**TASK TO COMPLETE:** Pull out every line of text from the listing below without changing any of them, and leave the pictures out.
- - - -
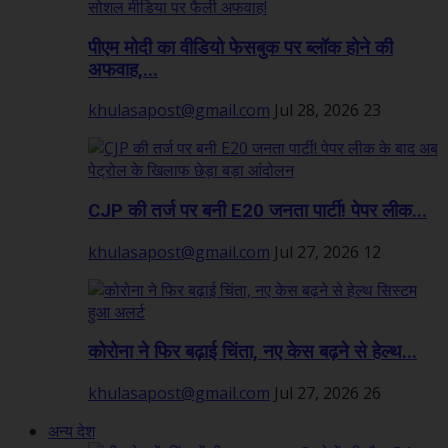
पीएम मोदी का वीडियो फेसबुक पर ब्लॉक होने की
अफवाह,...
khulasapost@gmail.com
Jul 28, 2026
23
CJP की तर्ज पर बनी E20 जनता पार्टी! पेपर लीक...
khulasapost@gmail.com
Jul 27, 2026
12
कोरोना ने फिर बढ़ाई चिंता, नए केस बढ़ने से हेल्थ...
khulasapost@gmail.com
Jul 27, 2026
26
अन्य देश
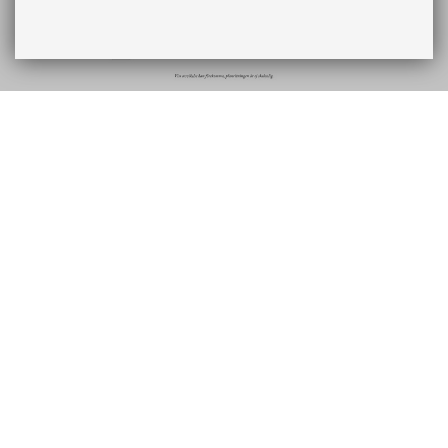
Beskrivning
Ekonomi
Bostad
Förening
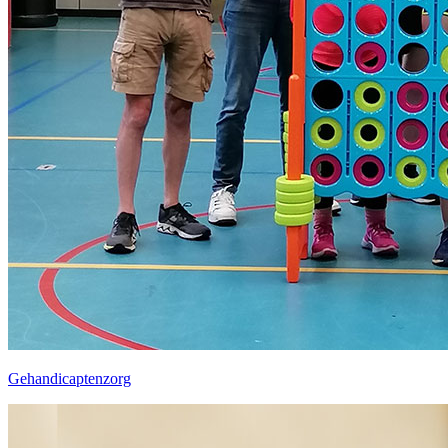
Gehandicaptenzorg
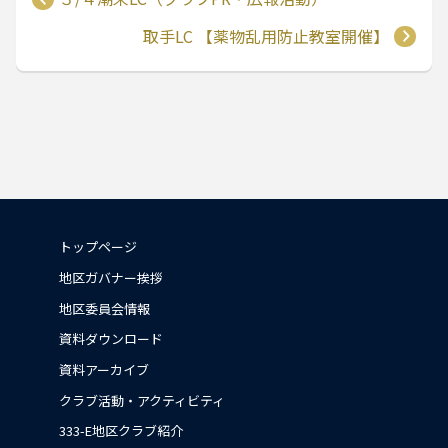
取手LC 【薬物乱用防止教室開催】
トップページ
地区ガバナー挨拶
地区委員会情報
資料ダウンロード
資料アーカイブ
クラブ活動・アクティビティ
333-E地区クラブ紹介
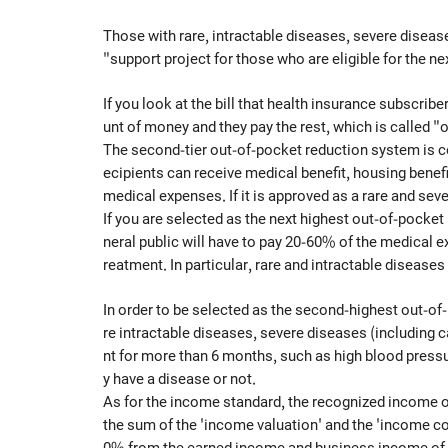
Those with rare, intractable diseases, severe disea
"support project for those who are eligible for the ne
If you look at the bill that health insurance subscrib
unt of money and they pay the rest, which is called "
The second-tier out-of-pocket reduction system is co
ecipients can receive medical benefit, housing benefi
medical expenses. If it is approved as a rare and sev
If you are selected as the next highest out-of-pocket
neral public will have to pay 20-60% of the medical e
reatment. In particular, rare and intractable disease
In order to be selected as the second-highest out-of
re intractable diseases, severe diseases (including c
nt for more than 6 months, such as high blood pressu
y have a disease or not.
As for the income standard, the recognized income 
the sum of the 'income valuation' and the 'income co
0% from the earned income and business income of al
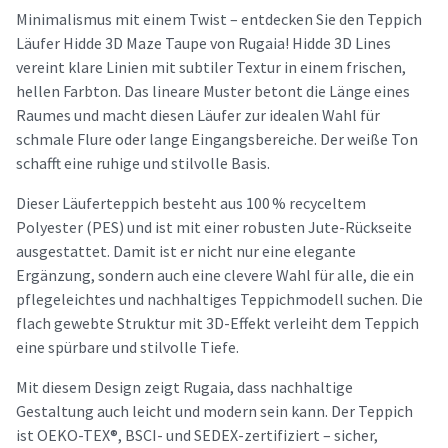
Minimalismus mit einem Twist – entdecken Sie den Teppich
Läufer Hidde 3D Maze Taupe von Rugaia! Hidde 3D Lines
vereint klare Linien mit subtiler Textur in einem frischen,
hellen Farbton. Das lineare Muster betont die Länge eines
Raumes und macht diesen Läufer zur idealen Wahl für
schmale Flure oder lange Eingangsbereiche. Der weiße Ton
schafft eine ruhige und stilvolle Basis.
Dieser Läuferteppich besteht aus 100 % recyceltem
Polyester (PES) und ist mit einer robusten Jute-Rückseite
ausgestattet. Damit ist er nicht nur eine elegante
Ergänzung, sondern auch eine clevere Wahl für alle, die ein
pflegeleichtes und nachhaltiges Teppichmodell suchen. Die
flach gewebte Struktur mit 3D-Effekt verleiht dem Teppich
eine spürbare und stilvolle Tiefe.
Mit diesem Design zeigt Rugaia, dass nachhaltige
Gestaltung auch leicht und modern sein kann. Der Teppich
ist OEKO-TEX®, BSCI- und SEDEX-zertifiziert – sicher,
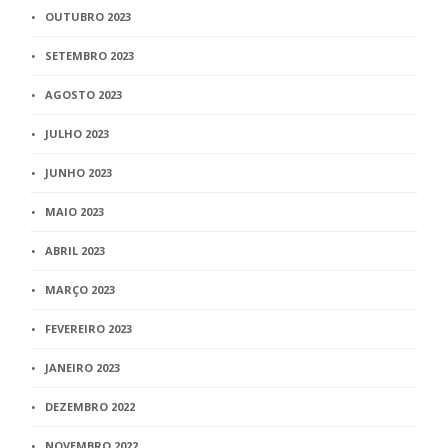
OUTUBRO 2023
SETEMBRO 2023
AGOSTO 2023
JULHO 2023
JUNHO 2023
MAIO 2023
ABRIL 2023
MARÇO 2023
FEVEREIRO 2023
JANEIRO 2023
DEZEMBRO 2022
NOVEMBRO 2022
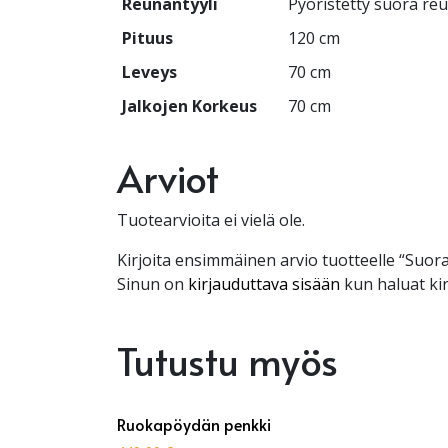
Reunantyyli
Pyöristetty suora re
Pituus
120 cm
Leveys
70 cm
Jalkojen Korkeus
70 cm
Arviot
Tuotearvioita ei vielä ole.
Kirjoita ensimmäinen arvio tuotteelle “Suo
Sinun on
kirjauduttava sisään
kun haluat kir
Tutustu myös
Ruokapöydän penkki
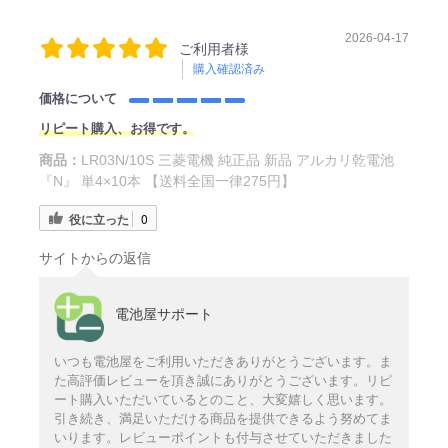
2026-04-17
ご利用者様
購入確認済み
価格について
リピート購入、お得です。
商品：
LR03N/10S 三菱電機 純正品 新品 アルカリ乾電池
『N』 単4×10本 【送料全国一律275円】
役に立った
0
サイトからの返信
電池屋サポート
いつも電池屋をご利用いただきありがとうございます。ま
た高評価レビューを頂き誠にありがとうございます。リピ
ート購入いただいているとのこと、大変嬉しく思います。
引き続き、満足いただける商品を提供できるよう努めてま
いります。レビューポイントも付与させていただきました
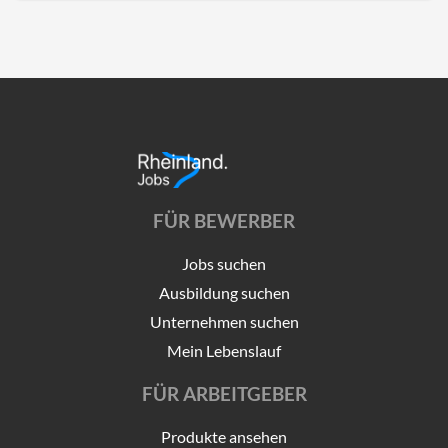
FÜR BEWERBER
Jobs suchen
Ausbildung suchen
Unternehmen suchen
Mein Lebenslauf
FÜR ARBEITGEBER
Produkte ansehen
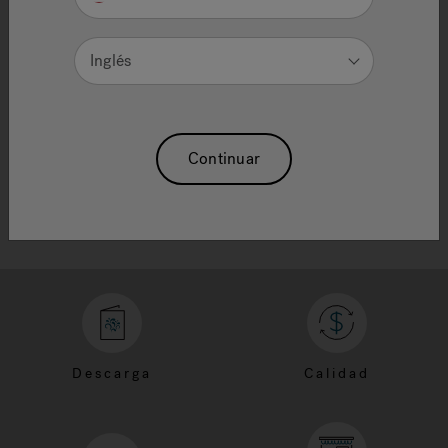
IMPORTANT FAX NUMBERS
Consumer Fax: (866) 588-0922
Inglés
Order Entry Fax: (866) 426-0983
Warranty Fax: (866) 426-0984
Chino Direct: 909-247-2551
Chino Direct: 909-247-2550
Continuar
Chino Direct: 909-247-2551
Descarga
Calidad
- - - -
**WRITTEN RESPONSE:**
पीएम मोदी का वीडियो फेसबुक पर ब्लॉक होने की
अफवाह,...
khulasapost@gmail.com
Jul 28, 2026
23
CJP की तर्ज पर बनी E20 जनता पार्टी! पेपर लीक...
khulasapost@gmail.com
Jul 27, 2026
12
कोरोना ने फिर बढ़ाई चिंता, नए केस बढ़ने से हेल्थ...
khulasapost@gmail.com
Jul 27, 2026
26
अन्य देश
Beskrivning
Ekonomi
Bostad
Förening
Gehandicaptenzorg
取手LC 【薬物乱用防止教室開催】
トップページ
地区ガバナー挨拶
地区委員会情報
資料ダウンロード
資料アーカイブ
クラブ活動・アクティビティ
333-E地区クラブ紹介
Those with rare, intractable diseases, severe disea
"support project for those who are eligible for the ne
If you look at the bill that health insurance subscrib
unt of money and they pay the rest, which is called "
The second-tier out-of-pocket reduction system is co
ecipients can receive medical benefit, housing benefi
medical expenses. If it is approved as a rare and sev
If you are selected as the next highest out-of-pocket
neral public will have to pay 20-60% of the medical e
reatment. In particular, rare and intractable disease
In order to be selected as the second-highest out-of
re intractable diseases, severe diseases (including c
nt for more than 6 months, such as high blood pressu
y have a disease or not.
As for the income standard, the recognized income 
the sum of the 'income valuation' and the 'income co
0% from the earned income and business income of al
Minimalismus mit einem Twist – entdecken Sie den Teppich
Läufer Hidde 3D Maze Taupe von Rugaia! Hidde 3D Lines
vereint klare Linien mit subtiler Textur in einem frischen,
hellen Farbton. Das lineare Muster betont die Länge eines
Raumes und macht diesen Läufer zur idealen Wahl für
schmale Flure oder lange Eingangsbereiche. Der weiße Ton
schafft eine ruhige und stilvolle Basis.
Dieser Läuferteppich besteht aus 100 % recyceltem
Polyester (PES) und ist mit einer robusten Jute-Rückseite
ausgestattet. Damit ist er nicht nur eine elegante
Ergänzung, sondern auch eine clevere Wahl für alle, die ein
pflegeleichtes und nachhaltiges Teppichmodell suchen. Die
flach gewebte Struktur mit 3D-Effekt verleiht dem Teppich
eine spürbare und stilvolle Tiefe.
Mit diesem Design zeigt Rugaia, dass nachhaltige
Gestaltung auch leicht und modern sein kann. Der Teppich
ist OEKO-TEX®, BSCI- und SEDEX-zertifiziert – sicher,
OUTUBRO 2023
SETEMBRO 2023
AGOSTO 2023
JULHO 2023
JUNHO 2023
MAIO 2023
ABRIL 2023
MARÇO 2023
FEVEREIRO 2023
JANEIRO 2023
DEZEMBRO 2022
NOVEMBRO 2022
Reunantyyli
Pyöristetty suora re
Pituus
120 cm
Leveys
70 cm
Jalkojen Korkeus
70 cm
Arviot
Tuotearvioita ei vielä ole.
Kirjoita ensimmäinen arvio tuotteelle “Suo
Sinun on
kirjauduttava sisään
kun haluat kir
Tutustu myös
Ruokapöydän penkki
2026-04-17
ご利用者様
購入確認済み
価格について
リピート購入、お得です。
商品：
LR03N/10S 三菱電機 純正品 新品 アルカリ乾電池
『N』 単4×10本 【送料全国一律275円】
役に立った
0
サイトからの返信
電池屋サポート
いつも電池屋をご利用いただきありがとうございます。ま
た高評価レビューを頂き誠にありがとうございます。リピ
ート購入いただいているとのこと、大変嬉しく思います。
引き続き、満足いただける商品を提供できるよう努めてま
いります。レビューポイントも付与させていただきました
FÜR BEWERBER
Jobs suchen
Ausbildung suchen
Unternehmen suchen
Mein Lebenslauf
FÜR ARBEITGEBER
Produkte ansehen
IMPORTANT FAX NUMBERS
Consumer Fax: (866) 588-0922
Inglés
Order Entry Fax: (866) 426-0983
Warranty Fax: (866) 426-0984
Chino Direct: 909-247-2551
Chino Direct: 909-247-2550
Continuar
Chino Direct: 909-247-2551
Descarga
Calidad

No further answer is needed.